* Passage provided
------------------------------------
A web-based edition of early seventeenth-century political poetry from manuscript sources. It brings into the public domain over 350 poems, many of which have never before been published.

Introduction xv


The edition’s method is clear and uncomplicated. Each poem occupies a separate page, with its first-line used as a heading and a brief headnote providing some introductory information. Footnotes are marked conventionally on the text, and are accessible by following links to the bottom of the page. Between the text and the notes on a page are a number of buttons providing links to other sections, and other poems in the same section. Readers are also given access here, as on the site’s home-page, to a range of search functions: by person (subject or author) and manuscript. These categories have been chosen to accommodate the most likely lines of enquiry. Most readers will be interested in individuals targeted by libels, and the search-engine will take them to whole poems, or parts of longer poems, that are relevant to those interests. Other searches will facilitate research on literary culture. While only a small number of poems can be ascribed to particular authors, the lists of all known sources of a poem, and also the searches by manuscript, should highlight practices of collecting and circulation. Within a matter of seconds a reader can identify all political poems in a particular manuscript, and then use this as a point of comparison with other manuscripts. This might well provide a foundation for research with the actual manuscripts themselves. In particular, navigation is facilitated by indices of names, manuscripts, and first-lines. The index of names includes individuals mentioned in libels and authors of libels, as well as classical and biblical names to which the poems refer. The index of manuscripts lists all manuscripts cited in the edition, and contains links to poems contained in respective manuscripts.
------------------------------------
* Excerpted data
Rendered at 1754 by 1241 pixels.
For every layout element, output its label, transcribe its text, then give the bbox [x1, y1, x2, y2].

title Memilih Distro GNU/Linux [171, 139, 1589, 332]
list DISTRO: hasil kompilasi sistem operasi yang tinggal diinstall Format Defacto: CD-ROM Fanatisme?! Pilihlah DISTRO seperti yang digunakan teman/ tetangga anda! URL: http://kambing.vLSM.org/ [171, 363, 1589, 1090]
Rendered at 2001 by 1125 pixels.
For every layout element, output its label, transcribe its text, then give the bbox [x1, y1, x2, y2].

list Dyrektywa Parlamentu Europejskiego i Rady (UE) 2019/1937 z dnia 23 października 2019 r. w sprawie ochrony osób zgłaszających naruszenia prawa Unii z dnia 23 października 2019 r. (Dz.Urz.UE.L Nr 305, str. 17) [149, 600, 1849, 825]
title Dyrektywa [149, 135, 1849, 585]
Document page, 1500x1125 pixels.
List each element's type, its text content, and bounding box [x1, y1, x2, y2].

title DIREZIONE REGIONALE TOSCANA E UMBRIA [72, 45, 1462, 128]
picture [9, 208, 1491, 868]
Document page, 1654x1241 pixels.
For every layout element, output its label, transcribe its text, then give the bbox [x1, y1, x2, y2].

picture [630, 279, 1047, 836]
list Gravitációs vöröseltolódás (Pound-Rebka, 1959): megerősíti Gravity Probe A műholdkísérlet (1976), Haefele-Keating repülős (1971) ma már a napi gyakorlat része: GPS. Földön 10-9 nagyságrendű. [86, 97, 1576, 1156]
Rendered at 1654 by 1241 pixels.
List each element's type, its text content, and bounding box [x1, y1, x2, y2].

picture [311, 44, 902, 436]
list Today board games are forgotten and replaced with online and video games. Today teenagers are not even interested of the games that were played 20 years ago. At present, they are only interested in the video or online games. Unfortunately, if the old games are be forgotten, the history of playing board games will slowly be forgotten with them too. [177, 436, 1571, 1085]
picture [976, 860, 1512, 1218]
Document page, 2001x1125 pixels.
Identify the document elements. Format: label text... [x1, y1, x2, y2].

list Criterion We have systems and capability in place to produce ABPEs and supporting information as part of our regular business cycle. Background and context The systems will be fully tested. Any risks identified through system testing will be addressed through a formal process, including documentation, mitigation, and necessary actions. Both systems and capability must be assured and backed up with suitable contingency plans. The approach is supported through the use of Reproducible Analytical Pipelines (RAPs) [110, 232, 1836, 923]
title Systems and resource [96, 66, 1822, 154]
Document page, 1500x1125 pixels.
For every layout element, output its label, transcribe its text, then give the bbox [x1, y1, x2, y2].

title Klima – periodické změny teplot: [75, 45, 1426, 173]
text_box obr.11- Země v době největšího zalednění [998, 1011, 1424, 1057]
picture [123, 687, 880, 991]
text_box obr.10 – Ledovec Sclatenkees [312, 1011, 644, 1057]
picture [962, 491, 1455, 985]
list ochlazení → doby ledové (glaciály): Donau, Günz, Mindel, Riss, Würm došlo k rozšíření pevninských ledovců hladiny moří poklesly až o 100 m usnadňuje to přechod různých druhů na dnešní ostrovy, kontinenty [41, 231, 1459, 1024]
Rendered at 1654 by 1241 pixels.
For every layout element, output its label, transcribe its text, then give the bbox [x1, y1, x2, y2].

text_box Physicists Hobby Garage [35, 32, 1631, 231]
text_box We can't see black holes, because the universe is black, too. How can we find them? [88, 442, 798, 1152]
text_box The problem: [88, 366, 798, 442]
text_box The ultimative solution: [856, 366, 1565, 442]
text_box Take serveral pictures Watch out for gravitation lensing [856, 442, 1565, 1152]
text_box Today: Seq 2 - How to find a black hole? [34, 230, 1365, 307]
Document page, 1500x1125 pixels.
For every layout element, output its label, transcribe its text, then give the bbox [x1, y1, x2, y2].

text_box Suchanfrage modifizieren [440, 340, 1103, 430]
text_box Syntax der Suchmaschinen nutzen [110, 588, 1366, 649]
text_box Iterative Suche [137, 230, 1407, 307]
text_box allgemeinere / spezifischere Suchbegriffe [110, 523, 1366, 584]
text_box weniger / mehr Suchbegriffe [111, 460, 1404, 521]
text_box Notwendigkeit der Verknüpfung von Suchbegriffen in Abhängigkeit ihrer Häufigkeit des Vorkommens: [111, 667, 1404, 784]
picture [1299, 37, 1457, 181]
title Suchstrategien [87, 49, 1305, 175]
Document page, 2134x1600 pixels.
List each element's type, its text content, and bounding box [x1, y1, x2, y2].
------------------------------------
* Problem to work on
How would the introduction to the seventeenth-century political poetry edition continue after its final sentence? Write the next part of it.

* Answer to the problem
At various points, the reader has an option to download poems in PDF format. Some may choose to download the entire text, to preserve in the manner of a printed book. Others will choose to compile their own miscellanies, gathering individualized collections for electronic storage and printing. In this way, the edition combines the manifold benefits of twenty-first century technologies with some of the basic reading practices of the seventeenth century. Though separated historically from the poetry’s contexts, the user of “Early Stuart Libels” therefore has a breadth and ease of access that was no more than a dream for the poems’ contemporary readers.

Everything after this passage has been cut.